A new method is in development to ensure quality in automatic voice recording by creating a new algorithm that makes it resistant to background noise of 10dB and higher.
This new algorithm can operate in real-time, making it possible to use the software to collect voice biometrics for a wide variety of purposes, according to researchers from HSE University and Nizhny Novgorod State Linguistic University (LUNN).
Speech recognition technologies have been the focus of much research and development over past decade, with significant progress having been achieved to date. This is evidenced by the rising popularity of voice assistants, such as Siri and others.
Along those lines, there will be almost 8 billion smart speakers by 2023, compared to 2.5 billion speakers in use in 2018, according to a new forecast from British analysts at Juniper Research.
These technologies seem to be attractive not only for mobile app creators, but also for companies, such as call centers and banks, which utilize phone subscriber verification. However, there are numerous obstacles in the way of the widespread introduction of voice identification systems. One of them is poor quality of voice reference templates. Every so often, the recognition algorithms may refuse an authentic user due to the presence of noise in the voiceprint template.

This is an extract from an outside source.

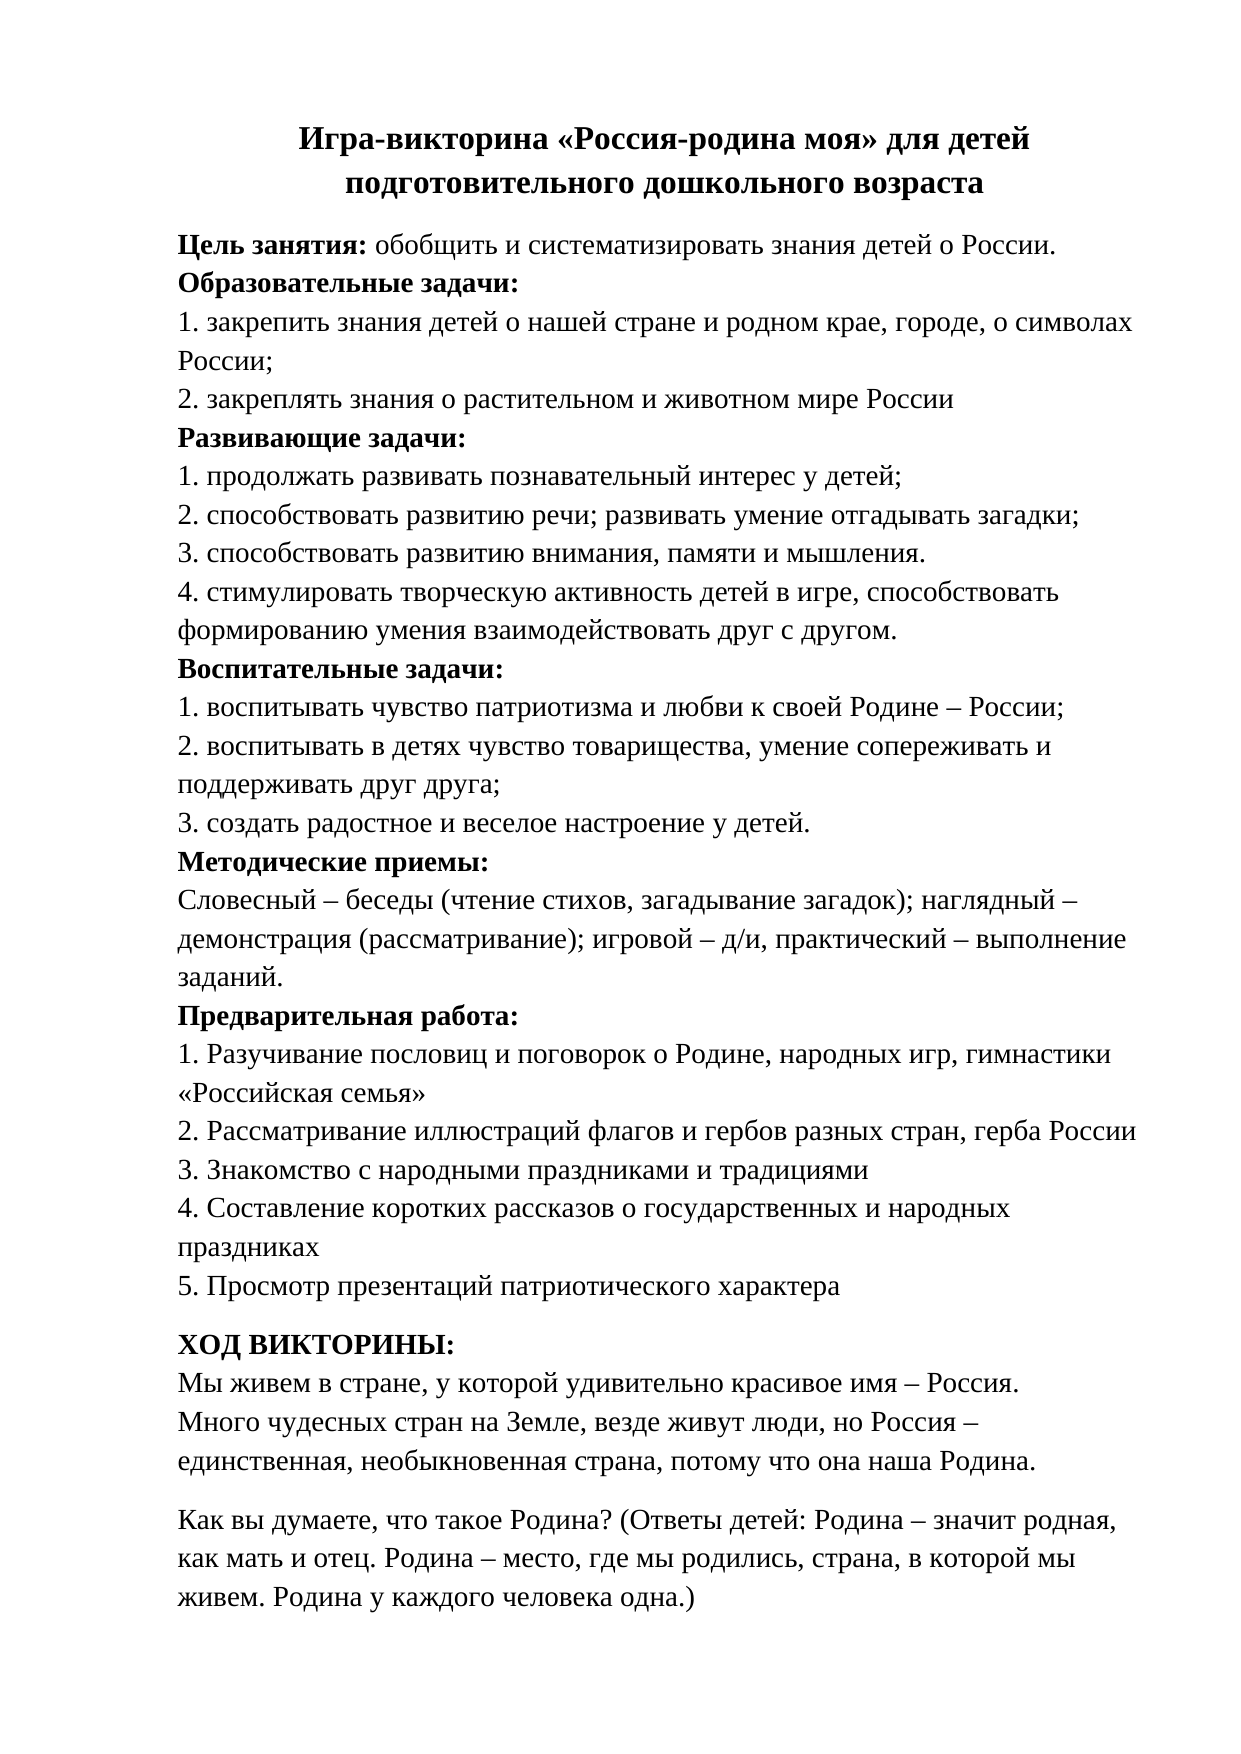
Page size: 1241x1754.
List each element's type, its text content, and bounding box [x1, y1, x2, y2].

The problem is voice biometrics data is collected in offices, where there usually is a lot of background noise. Since a mere pencil tap on a desktop might prevent the algorithm from identifying a speaker’s voice, it is essential recordings with ambient noise be identified during the voiceprint collection. The new method put forward by Professor Andrey Savchenko (HSE University) and Professor Vladimir Savchenko (LUNN) can reduce this error rate down to two percent.
Companies are interested in having preventive tools at their disposal. For instance, this could be a system which automatically identifies if a recording is bad before the client leaves their office. With this in mind, the goal is to develop an effective method capable of processing sounds on any device, from a cheap smartphone to a laptop or an office computer, in real-time, Savchenko said.
Furthermore, the researchers proposed using an algorithm that splits the recorded speech into short frames, measuring the pitch frequency in each of them. Their software assesses the pronunciation stability against its average level and displays the dependence of the measured speech quality on time as a color chart.
Pitch frequency (PF) is a unique characteristic of human speech. The PF can either increase or decrease depending on the speaker’s emotional state, which causes this fluctuation, the reserchers said.
The system treats the initial parts of a recording as a template, awarding them with 100 percent quality. If the estimated pitch frequencies of the next speech frames are more or less stabilized, the recording will be seen as of good quality. If there is a wide range in the values, the record will be considered faulty. Such faults may be caused by an interfering voice with a different pitch frequency.
A major Russian bank is interested in this development, and has already provided 30 recordings from its database for the initial testing. The software findings appear to have matched the estimation of the people who check the quality of the recordings in 93.3 percent of the cases.